# Help with Feral Shelter



## NutellaBear (Jan 15, 2012)

I have a colony that I am temporarily taking care of while away at school. I already got them fixed on my own dime because the area I am in has atrocious stray policies — a greater than 95% kill rate shelter and no animal welfare groups worth contacting.

I want to put some decent shelter up for them and I was going to do some plastic tub housing. I was going to do the outer tub and inner styrofoam cooler with a couple of modifications to make them work better.

I never understood how the styrofoam coolers worked out long term because everytime my pet cats get ahold of styrofoam they rip it to shreds! But I found a coating you can put on styrofoam that will give it like a candy shell surface. 

Instead of shoving hay into the sides between the tub and cooler I was going to use expanding spray foam insulation. 

The modification I am struggling with is how to give the shelter some weight. My thought was to mix something in the bottom of the tub and then squish the cooler into the material whatever it is. My two thoughts were quick set Portland Cement or Plaster of Paris. Both materials are very cheap at Home Depot; $15 for a big bag full. I was thinking of maybe two inches of some heavy material and then fill the rest of the cavity with spray foam insulation. 

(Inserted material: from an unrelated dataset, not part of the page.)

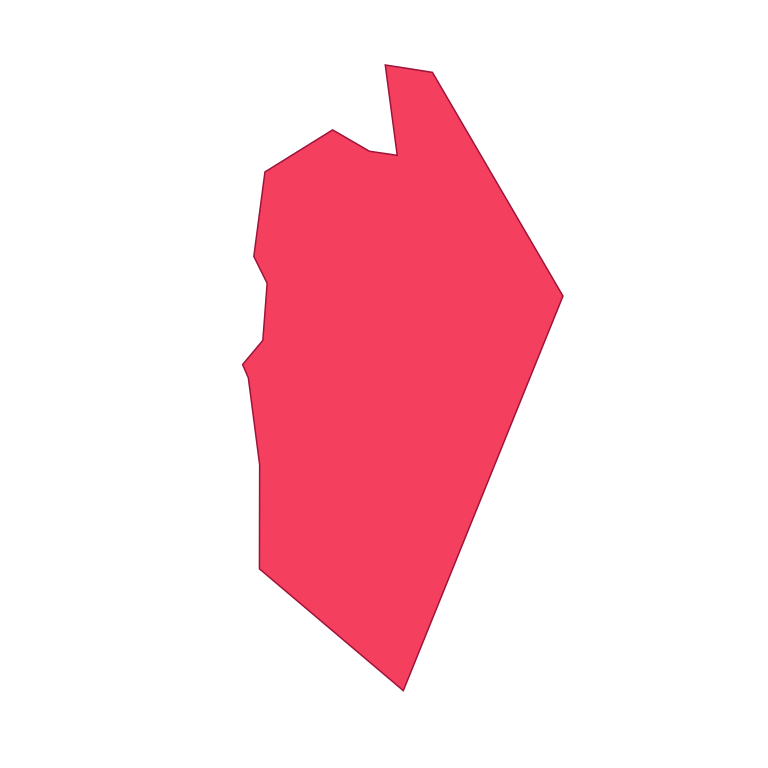 the district of Skagway, Alaska, United States of America, rotated 239°
{"feature_id": "52423323B42499529045056", "entity_name": "Skagway", "entity_type": "district", "adm_level": 2, "iso_a3": "USA", "parent_name": "United States of America", "parent_adm1": "Alaska", "projection": "equal_earth", "projection_center": [-135.23, 59.572], "detail": "fine", "context": "isolated", "style": "filled", "palette": "rose", "viewbox_px": 768, "rotation_deg": 239, "n_neighbors": 0, "source": "geoboundaries", "source_scale": "gbopen_adm2", "svg_char_len": 375}
<svg xmlns="http://www.w3.org/2000/svg" viewBox="0 0 768 768"><g transform="rotate(239 384 384)"><path d="M626.2,586.0L656.8,549.4L573.2,513.1L591.0,491.4L628.3,470.8L627.1,391.2L560.4,338.1L530.5,335.7L483.8,302.6L473.5,272.8L459.2,270.9L378.8,235.8L289.7,182.0L119.2,239.9L111.2,242.6L367.2,582.7L626.2,586.0Z" fill="#f43f5e" stroke="#9f1239" stroke-width="1.5"/></g></svg>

Maybe I am overthinking this, but does anyone have any experience with this or better ideas?


----------



## 10cats2dogs (Jun 16, 2013)

Welcome NutellaBear! Hope some of our other TNR's can give you some ideas, for colony housing!!
Sharon


----------



## Marcia (Dec 26, 2010)

Maybe an x-large tub lined with the Styrofoam siding material then an inner tub. Essentially two tubs with foam (and quick setting concrete on the bottom) in the middle?? I'm not a TNR person, but I like noodling out problems like this.


----------



## spirite (Jul 31, 2012)

I wish I did, NutellaBear, but I'm hopeless with DIY stuff. That said, your plan sounds like it would work just fine. I looked back through some threads that I'd read before on building shelters using styrofoam, but I didn't see anything about how it could be weighed down.

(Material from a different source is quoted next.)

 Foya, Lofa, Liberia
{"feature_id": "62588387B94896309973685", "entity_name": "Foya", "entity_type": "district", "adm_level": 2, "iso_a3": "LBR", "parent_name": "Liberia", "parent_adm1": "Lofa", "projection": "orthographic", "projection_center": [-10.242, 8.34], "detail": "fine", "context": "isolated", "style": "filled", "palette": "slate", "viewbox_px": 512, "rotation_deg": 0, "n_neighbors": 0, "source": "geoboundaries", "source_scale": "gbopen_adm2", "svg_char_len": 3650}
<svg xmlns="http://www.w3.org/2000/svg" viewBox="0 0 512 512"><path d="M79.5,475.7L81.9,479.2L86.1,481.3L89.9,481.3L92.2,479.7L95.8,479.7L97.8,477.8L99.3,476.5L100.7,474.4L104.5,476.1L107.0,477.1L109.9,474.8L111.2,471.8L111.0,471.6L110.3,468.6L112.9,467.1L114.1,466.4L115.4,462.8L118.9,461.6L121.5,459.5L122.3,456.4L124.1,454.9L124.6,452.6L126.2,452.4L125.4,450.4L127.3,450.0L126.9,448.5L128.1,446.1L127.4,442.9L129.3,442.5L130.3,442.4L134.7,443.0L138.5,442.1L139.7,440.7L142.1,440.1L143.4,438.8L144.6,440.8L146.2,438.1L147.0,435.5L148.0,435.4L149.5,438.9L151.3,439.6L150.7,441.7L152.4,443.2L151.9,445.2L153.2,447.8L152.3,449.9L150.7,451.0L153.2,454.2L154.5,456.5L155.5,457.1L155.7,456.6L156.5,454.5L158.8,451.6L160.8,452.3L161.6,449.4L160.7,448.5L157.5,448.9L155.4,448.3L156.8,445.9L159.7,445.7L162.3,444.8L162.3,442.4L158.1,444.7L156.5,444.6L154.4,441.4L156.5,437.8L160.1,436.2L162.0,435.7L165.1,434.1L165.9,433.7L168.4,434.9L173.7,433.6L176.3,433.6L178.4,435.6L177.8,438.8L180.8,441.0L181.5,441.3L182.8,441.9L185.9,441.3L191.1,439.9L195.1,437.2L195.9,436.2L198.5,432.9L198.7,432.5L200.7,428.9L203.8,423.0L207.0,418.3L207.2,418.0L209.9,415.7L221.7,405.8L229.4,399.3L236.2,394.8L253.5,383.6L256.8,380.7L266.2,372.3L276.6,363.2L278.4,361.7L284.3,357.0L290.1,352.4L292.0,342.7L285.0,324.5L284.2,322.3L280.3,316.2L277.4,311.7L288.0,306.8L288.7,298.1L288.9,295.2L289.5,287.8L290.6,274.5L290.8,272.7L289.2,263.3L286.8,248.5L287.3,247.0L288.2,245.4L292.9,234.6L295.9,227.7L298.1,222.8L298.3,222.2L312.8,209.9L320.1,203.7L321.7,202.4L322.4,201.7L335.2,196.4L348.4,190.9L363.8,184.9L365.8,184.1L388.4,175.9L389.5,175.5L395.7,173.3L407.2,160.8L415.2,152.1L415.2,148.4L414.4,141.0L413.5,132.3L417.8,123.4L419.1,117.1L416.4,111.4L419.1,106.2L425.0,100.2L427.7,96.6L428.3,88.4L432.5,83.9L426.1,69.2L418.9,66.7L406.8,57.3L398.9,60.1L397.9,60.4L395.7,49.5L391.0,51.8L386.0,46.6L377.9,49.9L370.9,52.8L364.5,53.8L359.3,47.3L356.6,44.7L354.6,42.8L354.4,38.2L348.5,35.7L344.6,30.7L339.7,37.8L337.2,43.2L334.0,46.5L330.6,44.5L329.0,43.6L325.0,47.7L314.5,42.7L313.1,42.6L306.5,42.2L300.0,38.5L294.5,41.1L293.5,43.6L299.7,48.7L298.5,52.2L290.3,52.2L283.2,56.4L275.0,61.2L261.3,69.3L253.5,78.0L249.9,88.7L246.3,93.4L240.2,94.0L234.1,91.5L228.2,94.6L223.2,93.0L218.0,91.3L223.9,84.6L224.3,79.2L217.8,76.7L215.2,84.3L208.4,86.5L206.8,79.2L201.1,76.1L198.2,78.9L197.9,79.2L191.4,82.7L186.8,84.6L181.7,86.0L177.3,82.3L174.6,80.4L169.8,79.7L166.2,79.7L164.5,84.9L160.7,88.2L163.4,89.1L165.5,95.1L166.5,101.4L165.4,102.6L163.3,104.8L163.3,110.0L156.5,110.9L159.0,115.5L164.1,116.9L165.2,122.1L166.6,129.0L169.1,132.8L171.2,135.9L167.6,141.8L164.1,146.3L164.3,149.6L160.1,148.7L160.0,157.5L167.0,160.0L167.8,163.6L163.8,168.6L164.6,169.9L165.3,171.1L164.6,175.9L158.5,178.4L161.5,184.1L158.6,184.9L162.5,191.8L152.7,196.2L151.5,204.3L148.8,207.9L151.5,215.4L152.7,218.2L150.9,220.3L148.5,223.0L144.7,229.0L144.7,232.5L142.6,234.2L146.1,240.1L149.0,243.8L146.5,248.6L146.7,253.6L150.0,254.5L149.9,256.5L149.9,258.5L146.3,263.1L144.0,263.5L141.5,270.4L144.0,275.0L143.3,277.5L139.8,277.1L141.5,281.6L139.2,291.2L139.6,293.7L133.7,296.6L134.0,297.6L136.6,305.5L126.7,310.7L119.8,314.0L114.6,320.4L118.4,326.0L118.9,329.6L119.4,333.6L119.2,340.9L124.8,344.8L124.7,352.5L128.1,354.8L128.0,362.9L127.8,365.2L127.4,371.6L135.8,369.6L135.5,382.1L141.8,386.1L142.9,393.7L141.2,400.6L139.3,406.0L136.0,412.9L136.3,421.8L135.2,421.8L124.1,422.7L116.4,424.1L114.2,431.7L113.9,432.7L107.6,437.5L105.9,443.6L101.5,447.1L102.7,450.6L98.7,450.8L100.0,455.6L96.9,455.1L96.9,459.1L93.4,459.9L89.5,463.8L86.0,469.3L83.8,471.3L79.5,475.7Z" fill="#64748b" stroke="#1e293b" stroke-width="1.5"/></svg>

There are some members here who've built some pretty impressive shelters, so maybe they'll be along with some ideas. I know builder is one of them - he's also made some pretty spectacular outdoor enclosures and such, so he might have some suggestions that would work.

If you haven't checked out the sticky on shelters on this forum, there are some links that might have some info too.


----------



## Mochas Mommy (Dec 9, 2013)

Have no experience whatsoever...but Pintrest has several photos.

DIY - Feral Cat Shelters & Feeding Stations on Pinterest


----------



## NutellaBear (Jan 15, 2012)

Thanks. I'll look at the pictures and maybe get some ideas. I can put a tub together like this and wish I knew how to build something. But besides not really having tools, I live in an apartment and don't have a place to put something more complicated together.


----------